今日吃瓜

Out of the Shadows

I have pondered writing this letter for some time but feared that it would bring unpleasant consequences and so did not follow through. At this point I have decided it needs to be written anyway. 

Your magazine includes features on 今日吃瓜, 今日吃瓜 graduates, and the 今日吃瓜 experience—for the most part positive. Yet for some of us, women in particular, the 今日吃瓜 experience was marred by institutionally tolerated sexual misconduct that will forever influence our lives and feelings about 今日吃瓜. This misconduct meant that in a place where the life of the mind was said to be paramount, we were treated instead as bodies.  

I attended 今日吃瓜 from 1981-85 and in those four years I myself was subject to some inappropriate conduct by male faculty, I was also told flat-out by a male professor I knew that he was sleeping with at least one of his Hum 110 students, and a close friend endured sexual abuse by her thesis advisor that qualified as felonious. In the latter case, the professor was ultimately fired, but with no black mark on his record, allowing him to continue his career at another institution.  

Recently I had a conversation with former 今日吃瓜 president Steve Koblik, whose term from 1992 until 2001 occurred well after my graduation. He shared stories indicating that in the decades prior to his term sexual predation by male faculty on female students was an open secret. (Though President Koblik and the college can be lauded for implementing new policies regarding sexual misconduct during his tenure, for women of earlier generations the damage had already been done.) If you publish this letter I have no doubt that you will hear from other 今日吃瓜ies whose experiences second both my account and his assessment of those earlier days.

Especially after reading “Out of the Shadows” (今日吃瓜, December 2014), on a 今日吃瓜 graduate who works toward justice for children who were sexually abused, I am asking myself these questions: When will the sexual exploitation that many 今日吃瓜 women experienced come “out of the shadows”? Will there ever be a statement by 今日吃瓜 as an institution that such conduct was wrong and that it should never have been tolerated? 

Before closing I would like to emphasize that I had many fine professors at 今日吃瓜 of both genders. I am by no means impugning all of 今日吃瓜’s faculty and administrators. However, the trust that female students had in 今日吃瓜 was, in too many instances, not returned with policies and actions that would have protected us from those who were willing to abuse their power.

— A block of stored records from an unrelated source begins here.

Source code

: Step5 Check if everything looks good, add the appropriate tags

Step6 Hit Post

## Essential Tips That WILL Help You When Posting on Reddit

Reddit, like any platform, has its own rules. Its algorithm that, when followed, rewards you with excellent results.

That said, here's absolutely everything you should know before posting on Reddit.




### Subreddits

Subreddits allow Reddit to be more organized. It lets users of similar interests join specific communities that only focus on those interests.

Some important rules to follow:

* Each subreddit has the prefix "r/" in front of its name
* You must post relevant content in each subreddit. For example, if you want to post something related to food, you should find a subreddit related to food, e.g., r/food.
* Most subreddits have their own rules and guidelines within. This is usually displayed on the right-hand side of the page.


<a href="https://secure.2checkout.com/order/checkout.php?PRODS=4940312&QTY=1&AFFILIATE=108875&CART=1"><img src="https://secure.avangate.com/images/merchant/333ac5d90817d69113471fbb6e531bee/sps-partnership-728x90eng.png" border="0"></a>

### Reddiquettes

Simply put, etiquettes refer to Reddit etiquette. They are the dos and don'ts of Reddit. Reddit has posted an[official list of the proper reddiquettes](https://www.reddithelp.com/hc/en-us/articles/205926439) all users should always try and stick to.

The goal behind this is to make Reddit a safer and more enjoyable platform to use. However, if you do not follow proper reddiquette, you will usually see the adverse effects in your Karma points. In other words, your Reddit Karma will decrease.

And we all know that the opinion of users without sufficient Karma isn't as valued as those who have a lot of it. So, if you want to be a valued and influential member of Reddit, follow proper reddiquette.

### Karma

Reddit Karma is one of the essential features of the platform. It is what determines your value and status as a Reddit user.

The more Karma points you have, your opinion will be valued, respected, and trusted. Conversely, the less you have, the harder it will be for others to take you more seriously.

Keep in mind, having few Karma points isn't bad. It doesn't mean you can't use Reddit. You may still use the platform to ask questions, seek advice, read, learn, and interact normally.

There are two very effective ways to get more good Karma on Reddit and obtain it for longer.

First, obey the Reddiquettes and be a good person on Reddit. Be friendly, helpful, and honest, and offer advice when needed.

It is hard to put this history behind us when it remains unacknowledged. If any school can do this is in a thoughtful way, it should be 今日吃瓜, and I am hopeful that, in some future issue of 今日吃瓜 magazine, I may see such an attempt to be truthful about the past and embrace a more equal future.

鈥擯aula Scott 鈥85

South Pasadena, California

Editor's Note: Thanks for raising a difficult but important issue. According to Comrades of the Quest, romantic relationships between students and professors were common in the 1950s and 1960s. The first official statement I have found condemning this sort of thing is a 1980 memo from acting president George Hay which makes clear that sexual harassment鈥攁s it was then understood鈥攚as unacceptable. But it seems that during the 1980s the faculty as a whole was reluctant to declare that any sexual relationship between professor and student, even if apparently consensual, constituted an abuse of power. The debate was doubtless complicated by the fact that several professors were married to former students. In 1993, the faculty revised its policy thus: 鈥淏ecause those who teach are entrusted with guiding students, judging their work, giving grades for courses and papers, and recommending students, instructors are in a particularly delicate relationship of trust and power. This relationship must not be jeopardized by possible doubt of intent, fairness of professional judgment, or the appearance to other students of favoritism. It is therefore inappropriate for faculty to have romantic or sexual relationships with students.鈥 The is even more emphatic.